> _Exercise text_:
####

Introduction and overview

TCUP can estimate the taxonomic composition of a sample of microorganisms using peptides generated from mass spectrometry. The programs contained in the TCUP package are meant to be used in a larger proteotyping workflow like this:

Overview of how |name| fits into the greater picture of the proteotyping workflow.

In the above picture, the components of TCUP are represented as the two boxes inside the dashed light green area in the lower center of the picture. Before TCUP can be used to estimate the taxonomic composition or detect expressed antibiotic resistance proteins in a sample, the following steps must be performed after the mass spectrometry:

  1. Match tandem mass spectra with peptide sequences (i.e. protein identification).
  2. Map the identified peptides to a database of reference genome sequences.

####

(Stored items)
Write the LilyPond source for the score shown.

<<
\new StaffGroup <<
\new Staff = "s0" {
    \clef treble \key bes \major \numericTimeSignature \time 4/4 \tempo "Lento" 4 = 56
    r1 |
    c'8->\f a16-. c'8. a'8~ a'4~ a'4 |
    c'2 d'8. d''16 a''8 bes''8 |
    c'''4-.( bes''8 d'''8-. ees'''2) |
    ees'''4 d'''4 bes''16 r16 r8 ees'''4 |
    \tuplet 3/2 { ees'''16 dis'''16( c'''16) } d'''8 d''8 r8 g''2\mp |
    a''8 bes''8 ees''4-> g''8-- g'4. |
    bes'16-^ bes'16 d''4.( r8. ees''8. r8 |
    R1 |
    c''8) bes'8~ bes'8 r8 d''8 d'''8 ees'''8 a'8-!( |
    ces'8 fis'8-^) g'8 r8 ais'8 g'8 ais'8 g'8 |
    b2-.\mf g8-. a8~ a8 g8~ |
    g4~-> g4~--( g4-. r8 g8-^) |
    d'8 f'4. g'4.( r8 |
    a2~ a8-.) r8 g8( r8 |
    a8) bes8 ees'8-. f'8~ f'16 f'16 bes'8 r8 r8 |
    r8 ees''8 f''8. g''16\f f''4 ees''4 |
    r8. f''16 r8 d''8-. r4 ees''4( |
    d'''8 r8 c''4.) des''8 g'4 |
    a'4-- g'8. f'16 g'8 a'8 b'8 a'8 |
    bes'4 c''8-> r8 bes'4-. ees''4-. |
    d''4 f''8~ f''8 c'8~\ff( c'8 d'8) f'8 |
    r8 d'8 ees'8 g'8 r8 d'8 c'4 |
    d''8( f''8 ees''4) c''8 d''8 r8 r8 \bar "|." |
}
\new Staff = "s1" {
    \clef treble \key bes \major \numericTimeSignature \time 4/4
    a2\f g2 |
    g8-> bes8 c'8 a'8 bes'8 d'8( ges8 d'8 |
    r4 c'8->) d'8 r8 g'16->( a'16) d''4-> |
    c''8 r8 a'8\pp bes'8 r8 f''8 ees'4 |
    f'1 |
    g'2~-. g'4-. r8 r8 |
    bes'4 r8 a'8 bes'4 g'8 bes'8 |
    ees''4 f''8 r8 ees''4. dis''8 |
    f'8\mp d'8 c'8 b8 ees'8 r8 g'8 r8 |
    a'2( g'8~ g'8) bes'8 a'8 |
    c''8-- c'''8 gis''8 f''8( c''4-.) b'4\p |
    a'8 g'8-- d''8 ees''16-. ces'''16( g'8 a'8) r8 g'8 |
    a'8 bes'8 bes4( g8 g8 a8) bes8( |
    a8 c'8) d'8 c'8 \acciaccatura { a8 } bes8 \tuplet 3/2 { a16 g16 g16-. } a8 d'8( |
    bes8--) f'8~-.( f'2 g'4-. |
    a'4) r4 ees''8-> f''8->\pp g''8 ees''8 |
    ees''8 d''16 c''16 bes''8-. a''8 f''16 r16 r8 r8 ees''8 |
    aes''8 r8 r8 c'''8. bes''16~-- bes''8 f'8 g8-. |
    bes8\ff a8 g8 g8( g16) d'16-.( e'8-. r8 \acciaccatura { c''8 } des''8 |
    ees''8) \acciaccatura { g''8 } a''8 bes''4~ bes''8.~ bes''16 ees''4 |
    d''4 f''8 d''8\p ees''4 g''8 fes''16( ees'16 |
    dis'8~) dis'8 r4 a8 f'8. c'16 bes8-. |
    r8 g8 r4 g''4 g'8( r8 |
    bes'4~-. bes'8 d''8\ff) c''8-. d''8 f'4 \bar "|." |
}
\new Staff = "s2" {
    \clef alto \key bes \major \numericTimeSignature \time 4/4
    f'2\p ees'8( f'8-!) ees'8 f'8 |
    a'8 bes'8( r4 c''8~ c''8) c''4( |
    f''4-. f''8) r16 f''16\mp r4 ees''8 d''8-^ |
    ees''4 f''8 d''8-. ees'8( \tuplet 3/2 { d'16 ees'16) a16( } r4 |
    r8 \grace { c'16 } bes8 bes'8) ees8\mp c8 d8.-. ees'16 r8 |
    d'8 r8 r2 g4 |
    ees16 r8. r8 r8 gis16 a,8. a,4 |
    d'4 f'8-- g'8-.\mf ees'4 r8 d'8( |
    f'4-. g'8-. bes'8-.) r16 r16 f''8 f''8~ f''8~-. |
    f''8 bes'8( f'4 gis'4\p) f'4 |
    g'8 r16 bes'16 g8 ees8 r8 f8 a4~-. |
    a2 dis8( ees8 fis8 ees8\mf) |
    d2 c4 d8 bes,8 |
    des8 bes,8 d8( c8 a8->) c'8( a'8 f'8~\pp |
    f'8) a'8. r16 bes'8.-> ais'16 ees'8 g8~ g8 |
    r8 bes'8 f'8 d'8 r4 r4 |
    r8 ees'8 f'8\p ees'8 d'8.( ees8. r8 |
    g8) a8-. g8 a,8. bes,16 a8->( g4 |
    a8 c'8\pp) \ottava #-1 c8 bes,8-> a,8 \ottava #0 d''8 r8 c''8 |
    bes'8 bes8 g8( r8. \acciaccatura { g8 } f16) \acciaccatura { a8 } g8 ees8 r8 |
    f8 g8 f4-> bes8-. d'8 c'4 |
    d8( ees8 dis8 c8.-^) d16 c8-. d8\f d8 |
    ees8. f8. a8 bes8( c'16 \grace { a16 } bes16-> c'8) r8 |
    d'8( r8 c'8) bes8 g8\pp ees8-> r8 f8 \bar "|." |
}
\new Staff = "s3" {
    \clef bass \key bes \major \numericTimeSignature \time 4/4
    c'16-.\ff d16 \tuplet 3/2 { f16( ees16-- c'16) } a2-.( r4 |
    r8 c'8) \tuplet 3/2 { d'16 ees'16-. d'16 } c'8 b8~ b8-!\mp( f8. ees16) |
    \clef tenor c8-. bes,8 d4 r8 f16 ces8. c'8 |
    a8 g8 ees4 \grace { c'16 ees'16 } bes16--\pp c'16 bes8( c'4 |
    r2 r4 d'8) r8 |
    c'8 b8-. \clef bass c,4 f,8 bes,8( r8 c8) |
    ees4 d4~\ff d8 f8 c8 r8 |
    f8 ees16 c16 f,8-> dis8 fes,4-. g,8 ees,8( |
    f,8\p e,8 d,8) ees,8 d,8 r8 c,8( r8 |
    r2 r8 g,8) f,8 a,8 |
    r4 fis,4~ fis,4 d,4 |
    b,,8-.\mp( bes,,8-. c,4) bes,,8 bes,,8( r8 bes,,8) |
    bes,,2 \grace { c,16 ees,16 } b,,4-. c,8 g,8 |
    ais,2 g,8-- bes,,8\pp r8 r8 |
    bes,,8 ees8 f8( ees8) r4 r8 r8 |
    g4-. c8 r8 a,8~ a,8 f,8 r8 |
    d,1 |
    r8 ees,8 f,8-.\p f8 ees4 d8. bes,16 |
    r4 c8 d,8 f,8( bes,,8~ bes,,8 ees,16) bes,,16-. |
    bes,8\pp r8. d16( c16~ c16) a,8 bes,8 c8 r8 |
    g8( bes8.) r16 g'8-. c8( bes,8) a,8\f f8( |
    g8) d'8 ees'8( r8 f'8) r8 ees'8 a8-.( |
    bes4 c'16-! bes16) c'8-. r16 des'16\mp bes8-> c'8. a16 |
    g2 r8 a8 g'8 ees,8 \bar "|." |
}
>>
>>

####

> _Activities_:
1: In the TCUP overview, why must spectra be matched to peptide sequences and those peptides mapped to reference genomes? Answer in one to three sentences.
2: Write the next part of the TCUP overview, picking up after its list of required steps.
The records have nothing to do with the TCUP overview.

> _Answers to this exercise_:
1: These two steps have to be performed after mass spectrometry before TCUP can be used. Only then can TCUP estimate a sample's taxonomic composition or detect the antibiotic resistance proteins expressed in it.

2:
Step 1 can be performed using any mass spectrometry search engine, such as X!Tandem, Mascot, MyriMatch, Comet, Tide, etc. It is recommended to use the largest possible database of non-redundant protein sequences in this step, to allow for maximal similarity between the identified peptide sequences and the actual peptides in the sample. Step 2 can be performed using any sequence aligner/mapper capable of mapping protein sequences to nucleotide references, producing results in blast8 tabular format. We recommend using BLAT (or pBLAT).

TCUP uses several reference data sources (the two main ones depicted in the picture above) to create its estimate of a sample’s taxonomic composition and detecting expressed antibiotic resistance proteins. More information on how to prepare these reference databases is available in Preparing databases for use with TCUP.